J Clin Psychiatry. 2005 Jan;66(1):111-21. doi: 10.4088/jcp.v66n0116.
To evaluate the efficacy and tolerability of quetiapine monotherapy versus placebo for the treatment of mania associated with bipolar disorder.
In an international, multicenter, double-blind, parallel-group, 12-week study, patients with a DSM-IV diagnosis of bipolar I disorder (manic episode) were randomly assigned to treatment with quetiapine (flexibly dosed up to 800 mg/day), placebo, or lithium. The primary efficacy measure was change from baseline in Young Mania Rating Scale (YMRS) score at day 21. Data were gathered from April 2001 to May 2002.
More patients in the quetiapine (72/107) and lithium (67/98) groups completed the study compared with the placebo group (35/97). Improvement (reduction) in YMRS score was significantly greater for quetiapine than placebo at day 7 (-8.03 vs. -4.89; p < .01), and the difference between groups continued to increase over time to day 21 (-14.6 vs. -6.7; p < .001) and to endpoint at day 84 (-20.3 vs. -9.0; p < .001). Significantly more quetiapine patients compared with placebo patients fulfilled YMRS response criteria at day 21 (53.3% vs. 27.4%; p < .001) and at day 84 (72.0% vs. 41.1%; p < .001). Quetiapine was also superior to placebo in efficacy at day 21 and day 84 by all secondary measures. Lithium-treated patients improved significantly compared with placebo patients and similarly to quetiapine-treated patients on the primary efficacy measure. The most common adverse events for quetiapine were dry mouth, somnolence, and weight gain, while lithium was associated with tremor and insomnia. The quetiapine and placebo groups had similar, low levels of extrapyramidal symptom-related adverse events.
Quetiapine demonstrated superior efficacy to placebo in patients with bipolar mania and was well tolerated.
评估喹硫平单药治疗与安慰剂治疗双相情感障碍相关躁狂发作的疗效和耐受性。
在一项国际多中心双盲平行组12周研究中,将符合DSM-IV双相I型障碍(躁狂发作)诊断标准的患者随机分配接受喹硫平(灵活给药,最大剂量800毫克/天)、安慰剂或锂盐治疗。主要疗效指标是第21天时青年躁狂评定量表(YMRS)评分相对于基线的变化。数据收集时间为2001年4月至2002年5月。

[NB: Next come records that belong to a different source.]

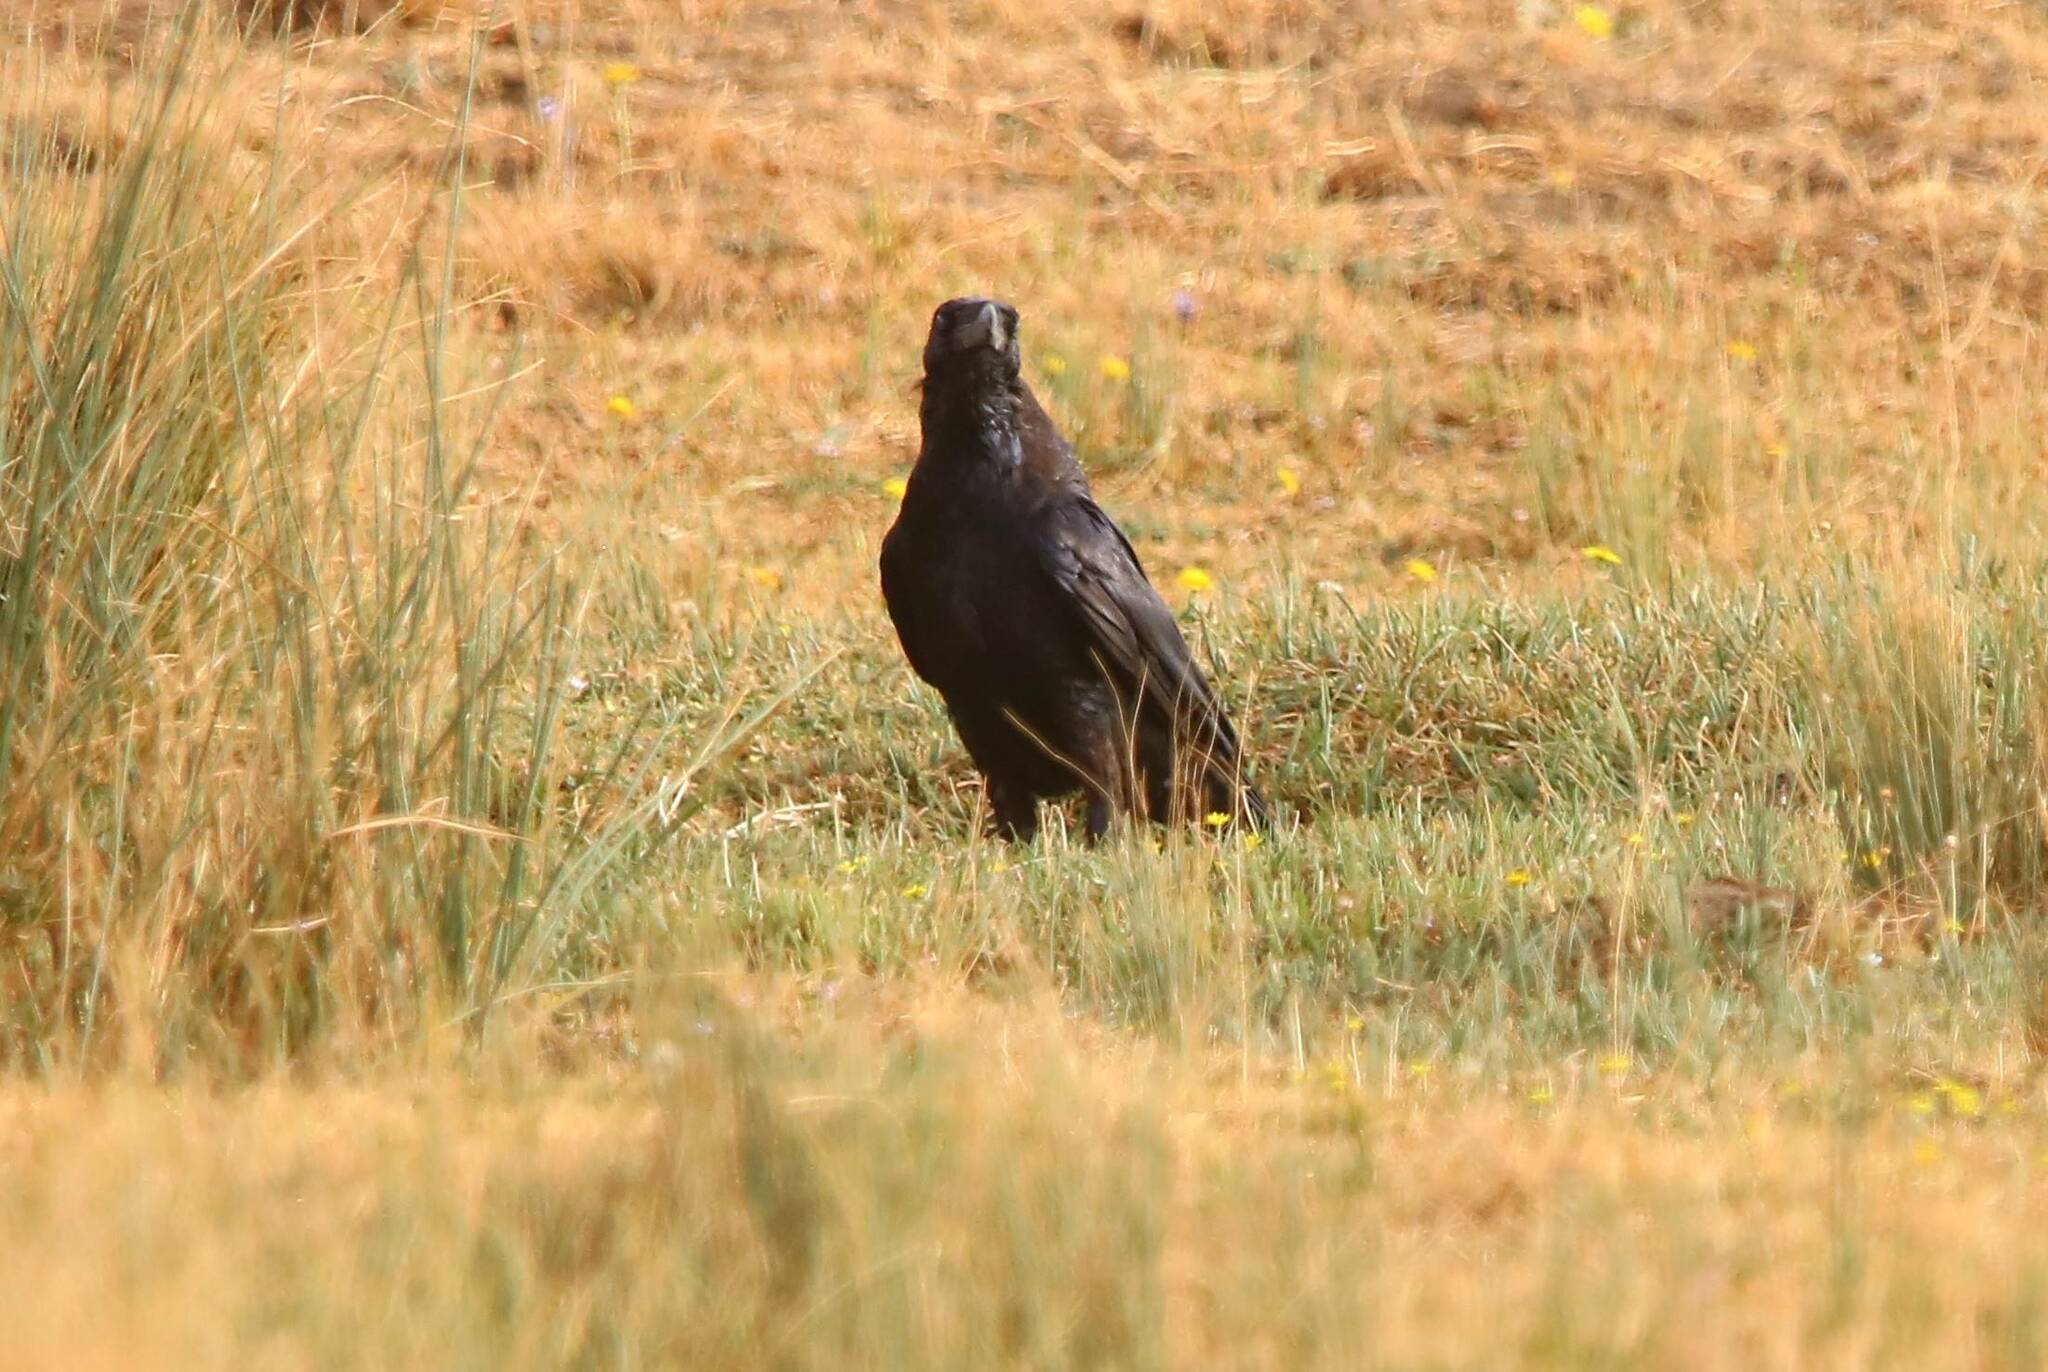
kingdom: Animalia
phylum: Chordata
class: Aves
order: Passeriformes
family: Corvidae
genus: Corvus
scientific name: Corvus corax
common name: Common raven
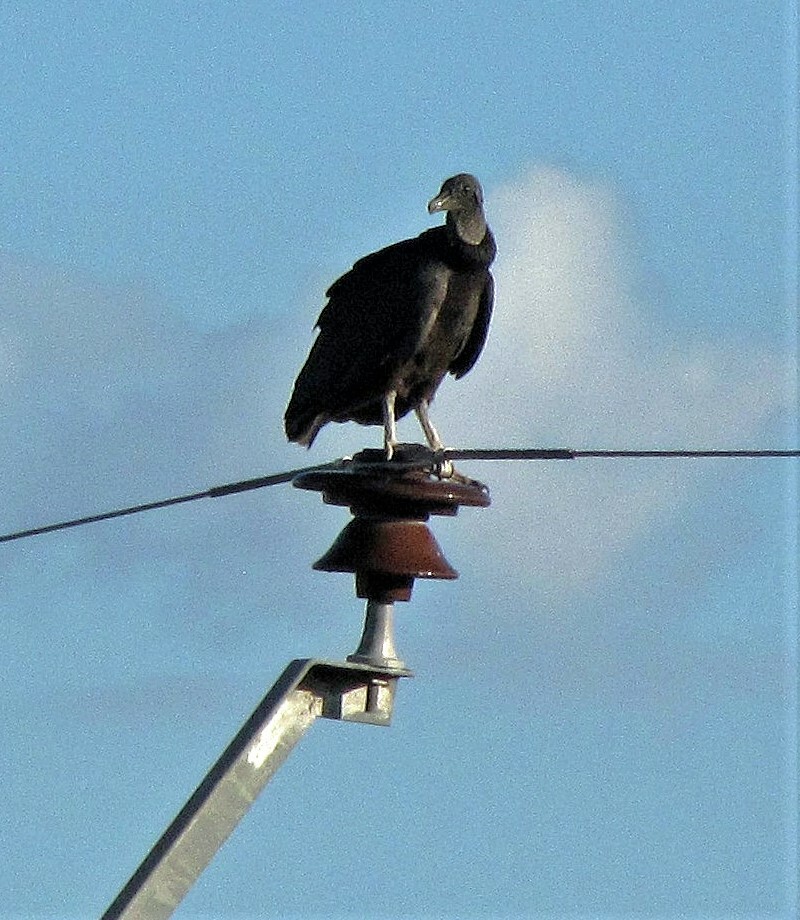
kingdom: Animalia
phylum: Chordata
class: Aves
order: Accipitriformes
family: Cathartidae
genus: Coragyps
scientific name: Coragyps atratus
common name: Black vulture
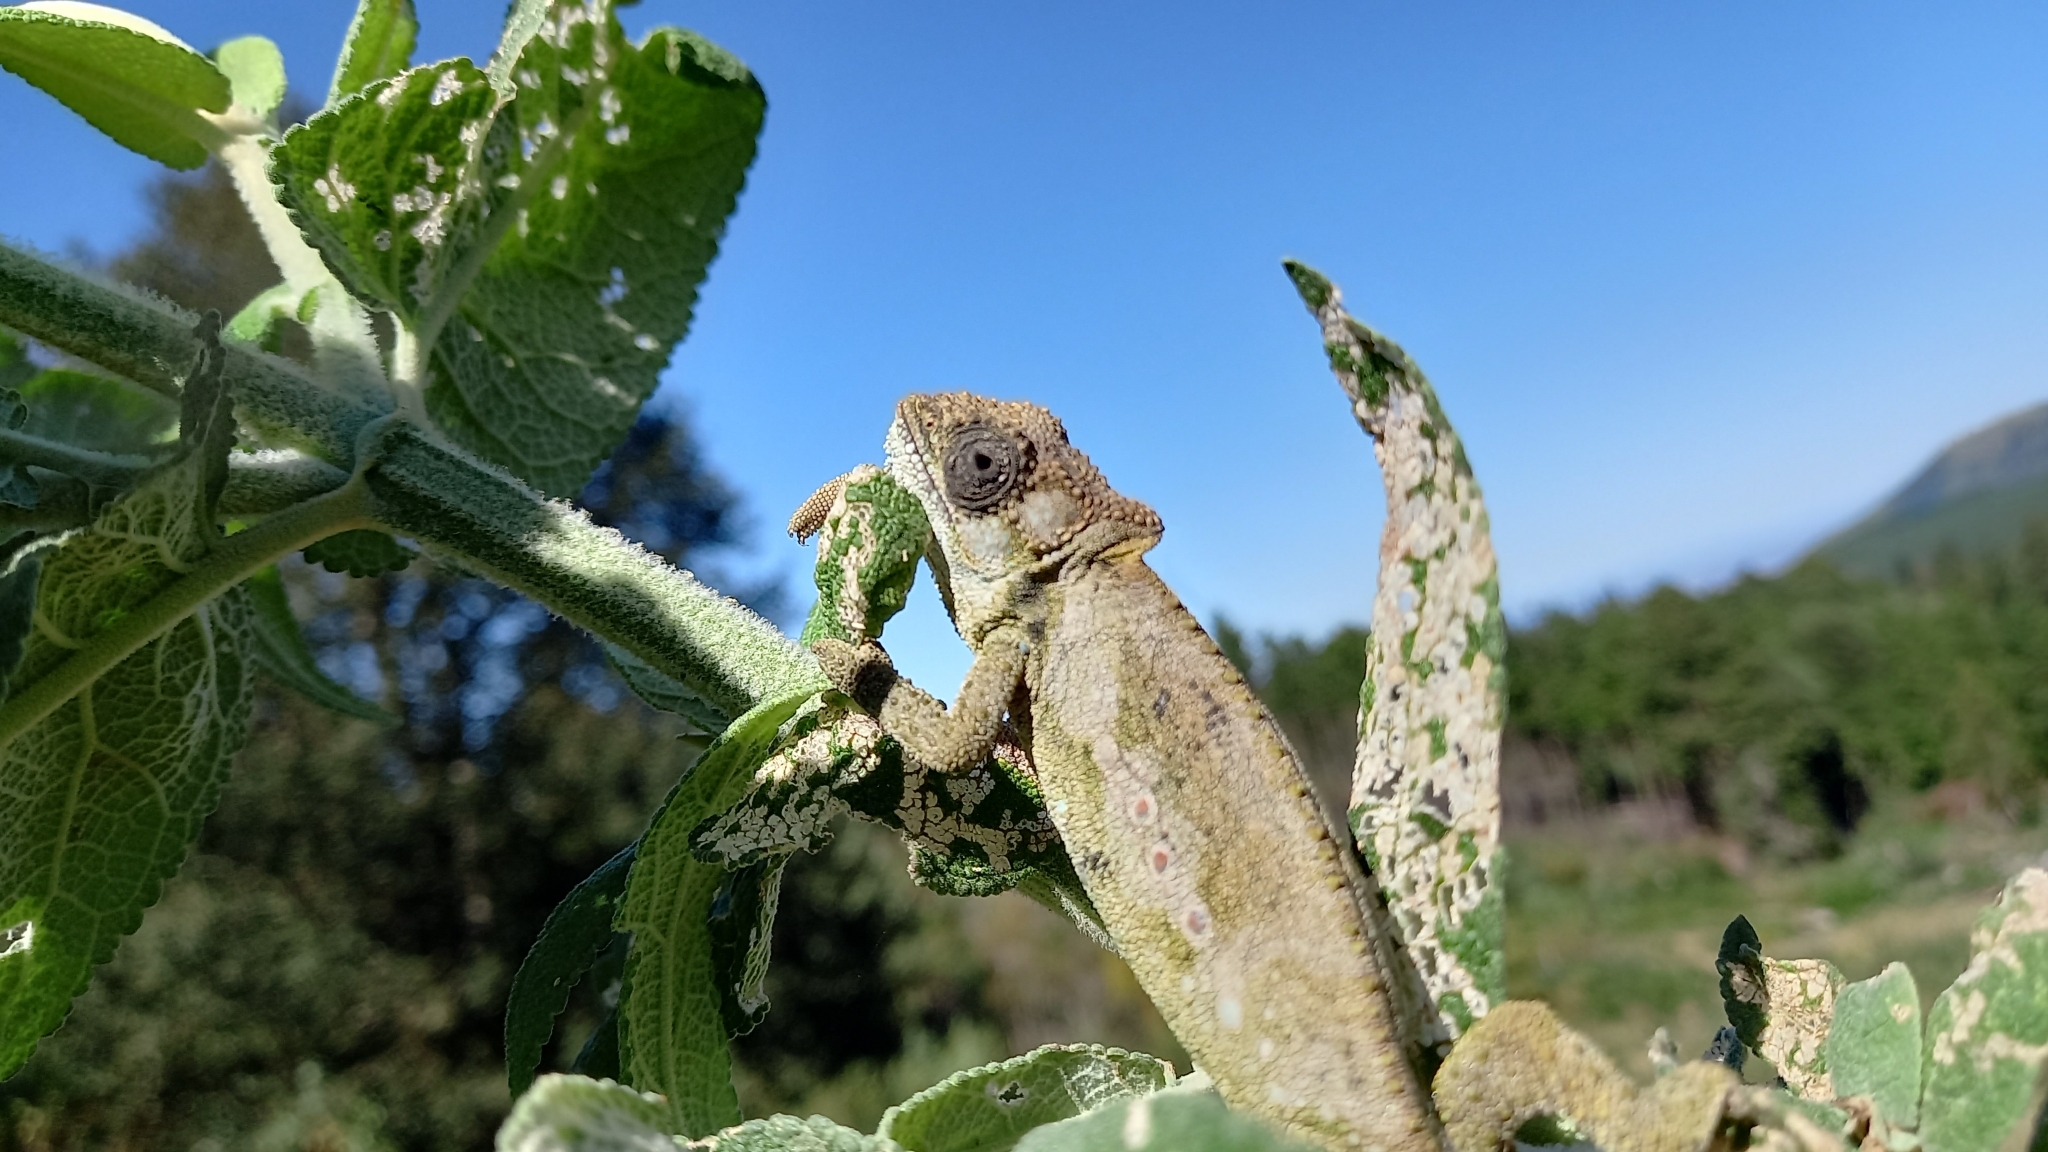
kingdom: Animalia
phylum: Chordata
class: Squamata
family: Chamaeleonidae
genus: Bradypodion
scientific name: Bradypodion ventrale
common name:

与安慰剂组(35/97)相比,喹硫平组(72/107)和锂盐组(67/98)完成研究的患者更多。在第7天时,喹硫平组YMRS评分的改善(降低)幅度显著大于安慰剂组(-8.03对-4.89;p<.01),且两组间差异随时间持续增大,至第21天时(-14.6对-6.7;p<.001)以及第84天终点时(-20.3对-9.0;p<.001)。在第21天和第84天时,达到YMRS反应标准的喹硫平组患者显著多于安慰剂组患者(分别为53.3%对27.4%;p<.001以及72.0%对41.1%;p<.001)。在第21天和第84天时,所有次要指标显示喹硫平的疗效也优于安慰剂。与安慰剂组患者相比,锂盐治疗组患者在主要疗效指标上有显著改善,且与喹硫平治疗组患者相似。喹硫平最常见的不良事件为口干、嗜睡和体重增加,而锂盐与震颤和失眠有关。喹硫平组和安慰剂组锥体外系症状相关不良事件的发生率较低且相似。
喹硫平在双相躁狂患者中显示出优于安慰剂的疗效,且耐受性良好。